But bringing devices into the bedroom is a bad idea, if quality rest is your goal. One of the most important triggers of sleepiness is darkness, which signals to the brain that it s time to start ramping up production of the sleep-inducing hormone melatonin. But, as the New York Times points out, in our modern world, we are exposed to light long after the sun sets. While any type of light can disturb your slumber, the blue wavelength light emitted by cell phones, laptops, tablets and other gadgets is particularly disruptive. Research shows that this blue light triggers alertness -- so decisively that it can actually be used to fight fatigue.
不过如果你想拥有高质量的睡眠,那枕着数码设备睡觉就是个大错误。引发睡眠最重要的因素之一是黑暗,它告诉你的大脑这个时间需要加快生产诱发睡眠的荷尔蒙褪黑激素。但是纽约《时代周刊》指出,生活在现代社会的人们,即使在白天也被长时间地暴露在灯光之下。任何种类的灯光都可以扰乱我们的睡眠,但手机、笔记本、平板电脑以及其他小型数码设备发出的蓝色波长是干扰人睡眠的最大敌人。研究证明蓝色的光线易引发人的警觉性,因此它实际上是用来保持精力,避免困乏的。

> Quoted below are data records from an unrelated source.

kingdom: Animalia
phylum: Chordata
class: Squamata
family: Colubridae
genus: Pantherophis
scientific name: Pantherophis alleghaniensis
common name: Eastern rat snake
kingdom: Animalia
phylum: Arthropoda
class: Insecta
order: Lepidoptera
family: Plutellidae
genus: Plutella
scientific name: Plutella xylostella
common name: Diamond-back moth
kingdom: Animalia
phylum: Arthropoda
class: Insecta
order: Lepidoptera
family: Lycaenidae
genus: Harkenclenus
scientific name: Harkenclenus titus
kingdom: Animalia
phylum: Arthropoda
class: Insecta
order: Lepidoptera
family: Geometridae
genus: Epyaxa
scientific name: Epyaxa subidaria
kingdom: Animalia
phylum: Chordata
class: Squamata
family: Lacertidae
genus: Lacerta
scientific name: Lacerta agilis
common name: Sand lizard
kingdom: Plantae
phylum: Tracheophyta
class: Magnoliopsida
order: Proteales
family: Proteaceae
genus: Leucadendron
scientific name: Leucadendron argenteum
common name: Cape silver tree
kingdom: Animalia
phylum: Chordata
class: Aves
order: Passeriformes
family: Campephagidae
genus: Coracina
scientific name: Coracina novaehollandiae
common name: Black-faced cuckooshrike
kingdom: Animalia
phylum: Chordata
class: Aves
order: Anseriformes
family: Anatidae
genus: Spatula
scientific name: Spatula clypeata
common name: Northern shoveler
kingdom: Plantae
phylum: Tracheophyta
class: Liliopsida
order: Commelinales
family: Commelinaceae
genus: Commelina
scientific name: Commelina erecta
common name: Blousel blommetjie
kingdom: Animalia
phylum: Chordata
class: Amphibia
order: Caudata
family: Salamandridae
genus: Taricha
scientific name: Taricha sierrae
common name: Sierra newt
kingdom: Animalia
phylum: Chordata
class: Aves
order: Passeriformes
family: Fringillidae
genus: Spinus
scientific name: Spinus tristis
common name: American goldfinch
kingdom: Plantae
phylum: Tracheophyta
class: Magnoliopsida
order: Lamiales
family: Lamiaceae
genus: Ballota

According to the National Sleep Foundation, 95 percent of Americans use some device, whether it s a TV, laptop, cell phone or other gadget, within an hour of hitting the hay. Artificial light exposure between dusk and the time we go to bed at night ... shifts circadian rhythms to a later hour -- making it more difficult to fall asleep, Charles Czeisler, Ph.D., M.D., chief of the division of sleep medicine at Brigham and Women s Hospital in Boston, and professor and director of the division of sleep medicine at Harvard Medical School said in a statement.